[Stored data]

----------------

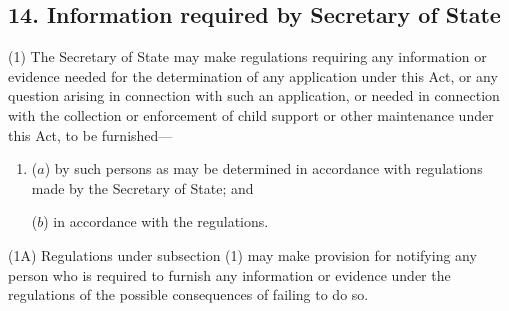 \documentclass[12pt,a4paper]{article}
\begin{document}
\subsection{14. Information required by Secretary of State}

(1) The Secretary of State may make regulations requiring any information or evidence needed for the determination of any application under this Act, or any question arising in connection with such an application, or needed in connection with the collection or enforcement of child support or other maintenance under this Act, to be furnished—
\begin{enumerate}\item[]
($a$) by such persons as may be determined in accordance with regulations made by the Secretary of State; and

($b$) in accordance with the regulations.
\end{enumerate}

(1A) Regulations under subsection (1) may make provision for notifying any person who is required to furnish any information or evidence under the regulations of the possible consequences of failing to do so.

%
%
%
\end{document}
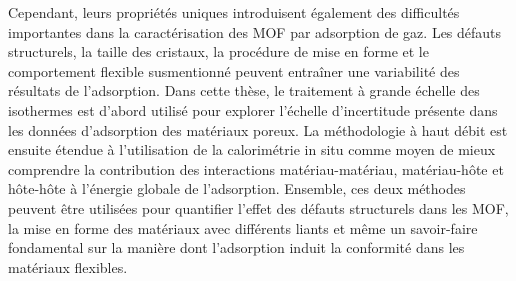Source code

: Cependant, leurs propriétés uniques introduisent également des difficultés 
importantes dans la caractérisation des MOF par adsorption de gaz. Les 
défauts structurels, la taille des cristaux, la procédure de mise en forme 
et le comportement flexible susmentionné peuvent entraîner une variabilité 
des résultats de l'adsorption. Dans cette thèse, le traitement à grande 
échelle des isothermes est d'abord utilisé pour explorer l'échelle 
d'incertitude présente dans les données d'adsorption des matériaux poreux. 
La méthodologie à haut débit est ensuite étendue à l’utilisation de la 
calorimétrie in situ comme moyen de mieux comprendre la contribution des 
interactions matériau-matériau, matériau-hôte et hôte-hôte à l’énergie 
globale de l’adsorption. Ensemble, ces deux méthodes peuvent être utilisées 
pour quantifier l'effet des défauts structurels dans les MOF, la mise en 
forme des matériaux avec différents liants et même un savoir-faire 
fondamental sur la manière dont l'adsorption induit la conformité dans les 
matériaux flexibles.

----------------

__Problem description__: Although the records contain pictures, return only their text, exactly as written.

__Solution for this problem__:
 \documentclass[12pt,a4paper]{article}
\begin{document}
\subsection{14. Information required by Secretary of State}

(1) The Secretary of State may make regulations requiring any information or evidence needed for the determination of any application under this Act, or any question arising in connection with such an application, or needed in connection with the collection or enforcement of child support or other maintenance under this Act, to be furnished—
\begin{enumerate}\item[]
($a$) by such persons as may be determined in accordance with regulations made by the Secretary of State; and

($b$) in accordance with the regulations.
\end{enumerate}

(1A) Regulations under subsection (1) may make provision for notifying any person who is required to furnish any information or evidence under the regulations of the possible consequences of failing to do so.

%
%
%
\end{document}
Source code

: Cependant, leurs propriétés uniques introduisent également des difficultés 
importantes dans la caractérisation des MOF par adsorption de gaz. Les 
défauts structurels, la taille des cristaux, la procédure de mise en forme 
et le comportement flexible susmentionné peuvent entraîner une variabilité 
des résultats de l'adsorption. Dans cette thèse, le traitement à grande 
échelle des isothermes est d'abord utilisé pour explorer l'échelle 
d'incertitude présente dans les données d'adsorption des matériaux poreux. 
La méthodologie à haut débit est ensuite étendue à l’utilisation de la 
calorimétrie in situ comme moyen de mieux comprendre la contribution des 
interactions matériau-matériau, matériau-hôte et hôte-hôte à l’énergie 
globale de l’adsorption. Ensemble, ces deux méthodes peuvent être utilisées 
pour quantifier l'effet des défauts structurels dans les MOF, la mise en 
forme des matériaux avec différents liants et même un savoir-faire 
fondamental sur la manière dont l'adsorption induit la conformité dans les 
matériaux flexibles.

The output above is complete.